Johny Afrian menenangkan emosi Tiffany Larkson: "Untuk meninggalkanku, hanya aku yang memintamu untuk keluar meminta bantuan."     

"Lagi pula, kamu tidak bisa menyelamatkanku seorang gadis kecil."     

"Oke, jangan merasa bersalah, semua orang baik-baik saja."     

Dia menyeka setetes air mata Tiffany Larkson.     

Tiffany Larkson berkata dengan suara menangis: "Kakak ipar, saya minta maaf, saya tidak menemukan siapa pun untuk menyelamatkan kamu. Mereka mengabaikan saya satu per satu, dan polisi tidak bisa melewati ..."     

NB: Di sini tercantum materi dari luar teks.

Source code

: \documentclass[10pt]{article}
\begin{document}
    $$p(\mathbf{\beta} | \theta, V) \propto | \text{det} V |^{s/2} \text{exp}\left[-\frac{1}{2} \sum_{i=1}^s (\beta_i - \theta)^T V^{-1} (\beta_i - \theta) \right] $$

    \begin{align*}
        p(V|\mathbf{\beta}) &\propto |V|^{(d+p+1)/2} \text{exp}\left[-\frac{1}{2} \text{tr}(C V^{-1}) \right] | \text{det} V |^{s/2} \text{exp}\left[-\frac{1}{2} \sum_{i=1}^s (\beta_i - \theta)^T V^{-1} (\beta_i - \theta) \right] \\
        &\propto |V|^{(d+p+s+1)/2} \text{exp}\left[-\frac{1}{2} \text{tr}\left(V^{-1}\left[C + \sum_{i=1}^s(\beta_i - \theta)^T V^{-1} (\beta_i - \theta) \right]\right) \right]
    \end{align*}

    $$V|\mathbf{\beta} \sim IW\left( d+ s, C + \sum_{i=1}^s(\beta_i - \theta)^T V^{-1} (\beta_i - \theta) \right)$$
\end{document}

" Johny Afrian, kamu harus berterima kasih pada Kakak Junaedi jika kamu baik-baik saja."     

Pada saat ini, Teresa Draco berjalan dengan wajah dingin, dan setelah menarik diri dari pelukan Tiffany Larkson, dia membeku: "Jika bukan karena saudara militer memanggil tepat waktu untuk meredakan pengepungan, kamu tidak hanya akan kehilangan setengah hidup kamu, kami juga akan terseret nasib buruk karena kamu."     

"Anak nakal, bahkan jika kamu ingin bunuh diri, jangan menyakiti Tiffany dan kami."     

"Kamu pikir kamu benar-benar baik, kamu menampar Tuan Santoso tiga kali di depan umum."     

"Saya katakan, kamu harus berterima kasih kepada Saudara Junaedi karena menemukan seseorang untuk menekan Tuan Santoso, jika tidak kami akan membunuh kamu jika sesuatu terjadi pada kami."     

Selena Pesco dan Hana Sunarto juga datang untuk menegur Johny Afrian.     

Junaedi Bakri bahkan menatap Johny Afrian dengan dingin dengan tangan di lengannya, ekspresi penghinaan yang tinggi.     

Pengepungan Junaedi Bakri?     

Johny Afrian terkejut pertama, dan kemudian tersenyum, dia belum pernah melihat orang yang kurang ajar seperti itu.     

Tetapi memikirkan Junaedi Bakri yang membual di bar, dia merasa bahwa ini adalah gaya Junaedi Bakri, dan dia akan memasukkan manajer hubungan masyarakat BCA ke daftar hitam.     

"Teresa, Hana, jangan lakukan ini, kakak iparku ingin melindungi kita."     

Tiffany Larkson buru-buru berdiri di tengah untuk membuat putaran: "Jika dia tidak berdiri pada saat itu, beberapa dari kita akan menderita."     

"Ini terutama Tuan Santoso dan bajingan lainnya."     

"Tapi karena Johny Afrian, kita bisa aman malam ini, dan kita harus benar-benar berterima kasih kepada Saudara Junaedi.     

"Dia meminta bantuan seorang teman dan memberikan sedikit uang, jadi Tuan Santoso tidak ada lagi."     

Tiffany Larkson memandang Junaedi Bakri dengan rasa terima kasih.     


Tip: You can use left, right, A and D keyboard keys to browse between chapters.